* [EXERCISE]: Copy out word for word everything from the start of the records through the line containing "Erklärung zur Barrierefreiheit", including that line.
□ □ □
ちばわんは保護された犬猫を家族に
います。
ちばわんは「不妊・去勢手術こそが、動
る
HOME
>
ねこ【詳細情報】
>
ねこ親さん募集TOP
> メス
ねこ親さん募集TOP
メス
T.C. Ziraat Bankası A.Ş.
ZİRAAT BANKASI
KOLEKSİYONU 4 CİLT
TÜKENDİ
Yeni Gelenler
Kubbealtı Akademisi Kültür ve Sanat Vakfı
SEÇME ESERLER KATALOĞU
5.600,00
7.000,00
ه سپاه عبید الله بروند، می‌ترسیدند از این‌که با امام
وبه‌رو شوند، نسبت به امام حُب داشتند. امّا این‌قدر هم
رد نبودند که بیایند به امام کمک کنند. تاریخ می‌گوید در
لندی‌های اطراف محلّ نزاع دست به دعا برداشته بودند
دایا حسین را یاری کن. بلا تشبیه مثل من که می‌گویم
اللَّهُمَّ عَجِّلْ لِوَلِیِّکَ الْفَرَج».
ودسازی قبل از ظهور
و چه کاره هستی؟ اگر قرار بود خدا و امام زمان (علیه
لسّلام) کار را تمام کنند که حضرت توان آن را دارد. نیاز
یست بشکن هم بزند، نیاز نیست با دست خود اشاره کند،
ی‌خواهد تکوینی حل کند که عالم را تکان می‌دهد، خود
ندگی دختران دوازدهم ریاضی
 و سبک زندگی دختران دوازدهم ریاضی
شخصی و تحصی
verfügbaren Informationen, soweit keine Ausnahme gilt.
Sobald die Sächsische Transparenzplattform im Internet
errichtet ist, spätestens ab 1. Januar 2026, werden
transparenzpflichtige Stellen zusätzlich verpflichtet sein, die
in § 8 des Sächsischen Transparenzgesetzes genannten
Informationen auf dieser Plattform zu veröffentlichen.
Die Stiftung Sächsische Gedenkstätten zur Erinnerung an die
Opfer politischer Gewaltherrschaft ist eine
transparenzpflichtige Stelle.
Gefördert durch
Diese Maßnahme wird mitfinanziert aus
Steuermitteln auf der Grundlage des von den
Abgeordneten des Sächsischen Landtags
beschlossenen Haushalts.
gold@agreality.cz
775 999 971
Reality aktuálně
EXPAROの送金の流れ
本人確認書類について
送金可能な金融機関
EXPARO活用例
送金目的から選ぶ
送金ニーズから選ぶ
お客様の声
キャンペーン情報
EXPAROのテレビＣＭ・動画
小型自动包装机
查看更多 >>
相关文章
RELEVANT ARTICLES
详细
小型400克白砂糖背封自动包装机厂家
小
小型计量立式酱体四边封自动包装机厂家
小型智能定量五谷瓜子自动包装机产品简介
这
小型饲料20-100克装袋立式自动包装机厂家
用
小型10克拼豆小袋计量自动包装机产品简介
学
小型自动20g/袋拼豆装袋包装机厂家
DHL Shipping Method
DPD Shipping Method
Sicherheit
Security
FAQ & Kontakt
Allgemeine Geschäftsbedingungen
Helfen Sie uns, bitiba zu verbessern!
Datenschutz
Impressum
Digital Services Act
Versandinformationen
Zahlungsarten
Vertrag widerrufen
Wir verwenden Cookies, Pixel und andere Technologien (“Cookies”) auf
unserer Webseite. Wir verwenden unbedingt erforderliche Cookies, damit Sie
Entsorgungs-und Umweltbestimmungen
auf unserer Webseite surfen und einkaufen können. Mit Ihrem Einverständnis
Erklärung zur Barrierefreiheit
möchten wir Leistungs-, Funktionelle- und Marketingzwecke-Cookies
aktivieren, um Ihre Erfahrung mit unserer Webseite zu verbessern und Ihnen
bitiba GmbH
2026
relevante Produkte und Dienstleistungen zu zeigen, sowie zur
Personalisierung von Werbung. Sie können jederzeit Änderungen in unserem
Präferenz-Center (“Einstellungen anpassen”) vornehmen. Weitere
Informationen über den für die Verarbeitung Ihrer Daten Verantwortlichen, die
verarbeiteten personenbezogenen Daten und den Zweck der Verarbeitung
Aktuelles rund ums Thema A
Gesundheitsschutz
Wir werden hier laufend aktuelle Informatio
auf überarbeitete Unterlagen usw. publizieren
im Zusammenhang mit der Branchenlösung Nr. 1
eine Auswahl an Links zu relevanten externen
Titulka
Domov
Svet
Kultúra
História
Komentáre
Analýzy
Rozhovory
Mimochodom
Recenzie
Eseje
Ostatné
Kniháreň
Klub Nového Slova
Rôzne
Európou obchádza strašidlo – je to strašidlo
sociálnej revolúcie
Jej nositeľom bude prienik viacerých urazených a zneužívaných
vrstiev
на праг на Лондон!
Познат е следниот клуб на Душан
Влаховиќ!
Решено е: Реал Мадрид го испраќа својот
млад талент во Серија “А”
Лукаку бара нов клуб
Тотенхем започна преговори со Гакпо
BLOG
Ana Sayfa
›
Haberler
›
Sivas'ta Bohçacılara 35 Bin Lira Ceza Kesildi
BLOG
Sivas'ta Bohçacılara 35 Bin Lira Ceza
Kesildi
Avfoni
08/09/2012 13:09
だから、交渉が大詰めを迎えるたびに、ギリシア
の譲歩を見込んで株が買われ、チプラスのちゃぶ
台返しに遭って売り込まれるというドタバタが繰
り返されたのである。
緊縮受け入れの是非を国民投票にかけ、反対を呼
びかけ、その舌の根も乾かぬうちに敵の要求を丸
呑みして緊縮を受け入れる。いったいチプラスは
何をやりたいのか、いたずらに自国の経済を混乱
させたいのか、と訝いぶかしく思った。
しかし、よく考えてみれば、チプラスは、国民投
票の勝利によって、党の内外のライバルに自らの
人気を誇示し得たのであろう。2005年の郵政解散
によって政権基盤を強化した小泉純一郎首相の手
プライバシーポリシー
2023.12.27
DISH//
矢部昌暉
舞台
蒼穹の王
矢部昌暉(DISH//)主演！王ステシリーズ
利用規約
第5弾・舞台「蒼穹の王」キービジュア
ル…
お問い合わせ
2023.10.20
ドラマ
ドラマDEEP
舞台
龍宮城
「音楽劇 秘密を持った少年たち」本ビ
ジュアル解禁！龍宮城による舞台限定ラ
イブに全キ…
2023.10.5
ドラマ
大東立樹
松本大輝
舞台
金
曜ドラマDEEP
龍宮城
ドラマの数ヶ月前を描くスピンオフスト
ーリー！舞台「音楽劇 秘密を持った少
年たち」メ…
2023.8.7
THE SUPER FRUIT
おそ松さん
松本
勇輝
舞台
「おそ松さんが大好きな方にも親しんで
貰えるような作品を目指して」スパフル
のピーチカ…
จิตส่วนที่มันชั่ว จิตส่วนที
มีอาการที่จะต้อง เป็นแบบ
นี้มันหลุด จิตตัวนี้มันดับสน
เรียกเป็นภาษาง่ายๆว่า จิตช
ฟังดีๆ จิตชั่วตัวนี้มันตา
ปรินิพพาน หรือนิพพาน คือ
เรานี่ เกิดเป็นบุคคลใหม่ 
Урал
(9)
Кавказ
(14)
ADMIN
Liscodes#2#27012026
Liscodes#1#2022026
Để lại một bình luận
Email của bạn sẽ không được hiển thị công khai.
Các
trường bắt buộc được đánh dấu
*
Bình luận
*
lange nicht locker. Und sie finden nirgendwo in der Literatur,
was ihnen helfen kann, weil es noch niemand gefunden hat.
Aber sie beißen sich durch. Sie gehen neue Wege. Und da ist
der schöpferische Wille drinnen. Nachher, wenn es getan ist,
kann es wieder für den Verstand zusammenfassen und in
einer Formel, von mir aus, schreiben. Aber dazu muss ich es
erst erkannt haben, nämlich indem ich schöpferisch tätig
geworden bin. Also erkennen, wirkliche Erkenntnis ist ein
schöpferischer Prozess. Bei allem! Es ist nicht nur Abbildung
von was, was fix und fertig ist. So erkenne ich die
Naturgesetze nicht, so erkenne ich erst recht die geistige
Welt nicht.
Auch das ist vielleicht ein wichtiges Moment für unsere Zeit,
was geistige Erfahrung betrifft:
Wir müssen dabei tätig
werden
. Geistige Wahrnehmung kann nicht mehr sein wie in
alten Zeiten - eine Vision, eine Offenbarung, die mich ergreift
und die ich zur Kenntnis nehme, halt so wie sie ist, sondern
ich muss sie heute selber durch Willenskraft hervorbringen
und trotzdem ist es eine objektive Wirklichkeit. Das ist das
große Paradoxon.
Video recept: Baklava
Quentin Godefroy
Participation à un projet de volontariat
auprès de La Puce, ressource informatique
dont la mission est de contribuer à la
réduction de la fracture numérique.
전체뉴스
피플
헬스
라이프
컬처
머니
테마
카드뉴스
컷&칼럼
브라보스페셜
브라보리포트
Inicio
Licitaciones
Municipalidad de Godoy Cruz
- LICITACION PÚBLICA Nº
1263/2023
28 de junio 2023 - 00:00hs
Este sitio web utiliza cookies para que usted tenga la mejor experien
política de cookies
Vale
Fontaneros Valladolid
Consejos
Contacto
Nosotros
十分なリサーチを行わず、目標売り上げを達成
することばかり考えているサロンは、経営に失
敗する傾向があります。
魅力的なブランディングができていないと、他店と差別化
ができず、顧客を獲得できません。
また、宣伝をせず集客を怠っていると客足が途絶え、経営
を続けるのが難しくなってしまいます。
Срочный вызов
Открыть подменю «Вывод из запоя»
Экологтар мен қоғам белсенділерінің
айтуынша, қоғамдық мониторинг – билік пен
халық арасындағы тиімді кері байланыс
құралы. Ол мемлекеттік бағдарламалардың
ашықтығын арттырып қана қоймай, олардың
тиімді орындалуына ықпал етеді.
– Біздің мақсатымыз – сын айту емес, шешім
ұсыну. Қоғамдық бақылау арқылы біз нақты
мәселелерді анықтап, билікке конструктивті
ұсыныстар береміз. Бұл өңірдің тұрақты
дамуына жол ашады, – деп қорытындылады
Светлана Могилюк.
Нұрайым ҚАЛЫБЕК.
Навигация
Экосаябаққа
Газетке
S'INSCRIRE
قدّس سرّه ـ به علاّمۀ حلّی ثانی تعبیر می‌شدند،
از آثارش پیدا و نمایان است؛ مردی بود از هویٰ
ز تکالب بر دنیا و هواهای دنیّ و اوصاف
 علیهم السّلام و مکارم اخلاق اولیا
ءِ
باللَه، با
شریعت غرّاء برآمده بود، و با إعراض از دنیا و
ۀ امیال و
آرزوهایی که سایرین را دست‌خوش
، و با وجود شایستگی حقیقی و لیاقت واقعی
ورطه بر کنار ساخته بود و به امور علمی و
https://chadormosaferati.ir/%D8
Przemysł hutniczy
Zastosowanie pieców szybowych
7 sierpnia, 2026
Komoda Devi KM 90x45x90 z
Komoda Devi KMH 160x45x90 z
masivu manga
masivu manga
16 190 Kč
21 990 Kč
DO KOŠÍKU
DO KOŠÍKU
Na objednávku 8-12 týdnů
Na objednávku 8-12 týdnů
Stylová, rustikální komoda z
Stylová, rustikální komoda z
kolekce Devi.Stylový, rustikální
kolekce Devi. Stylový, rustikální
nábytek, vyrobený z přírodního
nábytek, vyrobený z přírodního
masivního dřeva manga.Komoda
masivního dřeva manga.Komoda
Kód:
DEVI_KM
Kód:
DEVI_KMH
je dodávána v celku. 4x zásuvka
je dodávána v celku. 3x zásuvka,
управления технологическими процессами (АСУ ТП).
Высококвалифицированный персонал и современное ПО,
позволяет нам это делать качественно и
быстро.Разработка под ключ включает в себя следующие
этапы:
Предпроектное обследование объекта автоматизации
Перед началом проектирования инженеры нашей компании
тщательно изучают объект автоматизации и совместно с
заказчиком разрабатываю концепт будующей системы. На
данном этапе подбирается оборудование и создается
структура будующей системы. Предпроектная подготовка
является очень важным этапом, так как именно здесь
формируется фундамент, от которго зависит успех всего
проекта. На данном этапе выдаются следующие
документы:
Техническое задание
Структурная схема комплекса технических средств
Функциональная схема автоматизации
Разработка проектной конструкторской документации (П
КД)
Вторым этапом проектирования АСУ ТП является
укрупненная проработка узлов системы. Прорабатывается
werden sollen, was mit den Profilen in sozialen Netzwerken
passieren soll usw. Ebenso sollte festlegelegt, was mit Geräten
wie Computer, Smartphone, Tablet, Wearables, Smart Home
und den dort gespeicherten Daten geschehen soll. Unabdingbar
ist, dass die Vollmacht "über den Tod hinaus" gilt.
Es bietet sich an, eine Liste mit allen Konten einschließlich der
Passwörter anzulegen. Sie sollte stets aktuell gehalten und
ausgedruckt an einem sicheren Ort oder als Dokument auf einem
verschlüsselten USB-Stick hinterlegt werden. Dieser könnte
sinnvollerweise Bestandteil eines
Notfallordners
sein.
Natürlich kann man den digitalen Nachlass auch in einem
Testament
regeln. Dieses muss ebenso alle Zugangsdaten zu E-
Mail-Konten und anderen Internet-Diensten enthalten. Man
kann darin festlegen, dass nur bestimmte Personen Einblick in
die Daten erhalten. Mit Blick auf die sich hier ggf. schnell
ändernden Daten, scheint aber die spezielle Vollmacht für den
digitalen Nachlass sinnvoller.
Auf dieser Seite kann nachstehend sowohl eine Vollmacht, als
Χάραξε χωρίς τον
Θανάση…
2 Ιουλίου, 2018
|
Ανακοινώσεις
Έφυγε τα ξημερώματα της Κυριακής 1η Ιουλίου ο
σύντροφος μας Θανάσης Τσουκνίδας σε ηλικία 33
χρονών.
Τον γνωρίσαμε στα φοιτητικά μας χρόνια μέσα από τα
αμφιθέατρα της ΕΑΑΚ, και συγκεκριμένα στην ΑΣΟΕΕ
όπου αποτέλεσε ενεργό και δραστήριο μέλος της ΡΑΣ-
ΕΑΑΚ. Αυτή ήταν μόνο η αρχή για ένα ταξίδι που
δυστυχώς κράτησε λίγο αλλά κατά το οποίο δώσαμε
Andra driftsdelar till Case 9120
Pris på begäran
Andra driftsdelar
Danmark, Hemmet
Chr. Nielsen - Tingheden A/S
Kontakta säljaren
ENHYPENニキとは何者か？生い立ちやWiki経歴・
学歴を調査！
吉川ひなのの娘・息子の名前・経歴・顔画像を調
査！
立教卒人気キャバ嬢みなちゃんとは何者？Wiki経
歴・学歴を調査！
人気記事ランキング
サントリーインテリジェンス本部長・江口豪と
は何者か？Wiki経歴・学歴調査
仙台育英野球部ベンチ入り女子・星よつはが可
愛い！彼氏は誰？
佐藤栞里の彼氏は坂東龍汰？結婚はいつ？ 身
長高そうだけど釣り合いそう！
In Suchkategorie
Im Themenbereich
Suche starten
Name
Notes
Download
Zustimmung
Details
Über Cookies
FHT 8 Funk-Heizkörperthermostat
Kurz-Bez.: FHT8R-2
□ □ □
* [RESPONSE TO THIS EXERCISE]:
ちばわんは保護された犬猫を家族に
います。
ちばわんは「不妊・去勢手術こそが、動
る
HOME
>
ねこ【詳細情報】
>
ねこ親さん募集TOP
> メス
ねこ親さん募集TOP
メス
T.C. Ziraat Bankası A.Ş.
ZİRAAT BANKASI
KOLEKSİYONU 4 CİLT
TÜKENDİ
Yeni Gelenler
Kubbealtı Akademisi Kültür ve Sanat Vakfı
SEÇME ESERLER KATALOĞU
5.600,00
7.000,00
ه سپاه عبید الله بروند، می‌ترسیدند از این‌که با امام
وبه‌رو شوند، نسبت به امام حُب داشتند. امّا این‌قدر هم
رد نبودند که بیایند به امام کمک کنند. تاریخ می‌گوید در
لندی‌های اطراف محلّ نزاع دست به دعا برداشته بودند
دایا حسین را یاری کن. بلا تشبیه مثل من که می‌گویم
اللَّهُمَّ عَجِّلْ لِوَلِیِّکَ الْفَرَج».
ودسازی قبل از ظهور
و چه کاره هستی؟ اگر قرار بود خدا و امام زمان (علیه
لسّلام) کار را تمام کنند که حضرت توان آن را دارد. نیاز
یست بشکن هم بزند، نیاز نیست با دست خود اشاره کند،
ی‌خواهد تکوینی حل کند که عالم را تکان می‌دهد، خود
ندگی دختران دوازدهم ریاضی
 و سبک زندگی دختران دوازدهم ریاضی
شخصی و تحصی
verfügbaren Informationen, soweit keine Ausnahme gilt.
Sobald die Sächsische Transparenzplattform im Internet
errichtet ist, spätestens ab 1. Januar 2026, werden
transparenzpflichtige Stellen zusätzlich verpflichtet sein, die
in § 8 des Sächsischen Transparenzgesetzes genannten
Informationen auf dieser Plattform zu veröffentlichen.
Die Stiftung Sächsische Gedenkstätten zur Erinnerung an die
Opfer politischer Gewaltherrschaft ist eine
transparenzpflichtige Stelle.
Gefördert durch
Diese Maßnahme wird mitfinanziert aus
Steuermitteln auf der Grundlage des von den
Abgeordneten des Sächsischen Landtags
beschlossenen Haushalts.
gold@agreality.cz
775 999 971
Reality aktuálně
EXPAROの送金の流れ
本人確認書類について
送金可能な金融機関
EXPARO活用例
送金目的から選ぶ
送金ニーズから選ぶ
お客様の声
キャンペーン情報
EXPAROのテレビＣＭ・動画
小型自动包装机
查看更多 >>
相关文章
RELEVANT ARTICLES
详细
小型400克白砂糖背封自动包装机厂家
小
小型计量立式酱体四边封自动包装机厂家
小型智能定量五谷瓜子自动包装机产品简介
这
小型饲料20-100克装袋立式自动包装机厂家
用
小型10克拼豆小袋计量自动包装机产品简介
学
小型自动20g/袋拼豆装袋包装机厂家
DHL Shipping Method
DPD Shipping Method
Sicherheit
Security
FAQ & Kontakt
Allgemeine Geschäftsbedingungen
Helfen Sie uns, bitiba zu verbessern!
Datenschutz
Impressum
Digital Services Act
Versandinformationen
Zahlungsarten
Vertrag widerrufen
Wir verwenden Cookies, Pixel und andere Technologien (“Cookies”) auf
unserer Webseite. Wir verwenden unbedingt erforderliche Cookies, damit Sie
Entsorgungs-und Umweltbestimmungen
auf unserer Webseite surfen und einkaufen können. Mit Ihrem Einverständnis
Erklärung zur Barrierefreiheit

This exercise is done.